Cons: Lack of Continuity: The biggest downside is the lack of continuity. Even if I generate a world and scenario, after a few rooms, it doesn't come together like a game would, where previous events feed into current ones, even when I provide again LLM with previous details. I kinda lack big picture design of story. I am working on that
I'm currently running a private beta and looking for co-founders (game/design/coding) in the EU, preferably Poland. Please email me at contact@sentimentscanner.com for more information for beta membership and so one.We have a solution for playing RPGs when you have no DM. It is called a "Video game", you can even play it with your friends.
What I have used LLMs for is helping me prepare for certain things, giving ideas for organizations, quests, characters, etc. . They are pretty good at that, although I would avoid relying on them during actual gameplay.

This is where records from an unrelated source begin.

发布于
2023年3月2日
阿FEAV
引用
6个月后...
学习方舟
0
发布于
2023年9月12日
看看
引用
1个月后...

I was wondering the other day whether there were good services for running tabletop games over AI. I don't know about good, because I haven't tried them, but there are certainly a few products like this today. Given that ChatGPT plus some fine-tuning was comparable to a human GM in this experiment, I'd be interested in another experiment that looked at whether these products (which charge more money) offer any benefit over just using ChatGPT. For them to be better than ChatGPT, it seems like they'd almost have to be better than a human GM to be worth the money.

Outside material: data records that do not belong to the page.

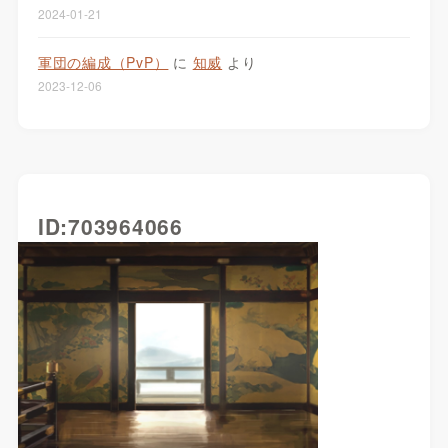
2024-01-21
軍団の編成（PvP）
に
知威
より
2023-12-06
ID:703964066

The main game is a strategic collectible card game, but the “adventure mode” is just for fun AI-powered stories.
I am not really considering mainstream commercialization, but I just found it really fun to interact with. We just need a customized model full of fantasy text and a little DM RLHF. It's essentially just a story-telling llm, which obviously will need some work before consistent narratives can be delivered to the user.
Not an AI expert or anything, just wanted to share my excitement about this. I urge you to try it out, if you're into this kind of thing. Tell ChaptGPT it's a DM, explain the rules, give it some context on how deliver the narrative and player choices. You can give some story or character exposition to give it a baseline. Its not too bad.
I don't have any experience with D&D but wanted to learn it to play it with my kids. I used claude to learn the basic rules and then had it help me create the scenario. Then I played as the dm while it simulated being the players and then vice versa.
Really nice experience
It's a tremendous loss for our species if we lose the impetus to connect. Do your kids a REAL favor, and build them a community—a SOCIETY—that they can join.
I wonder how well it could do for game summaries and recaps?
D&D is a social activity, why would I want to remove the most core human component of a social activity. It'd be like someone who enjoys going to a sports bar with friends deciding they'd rather sit next to a vending machine.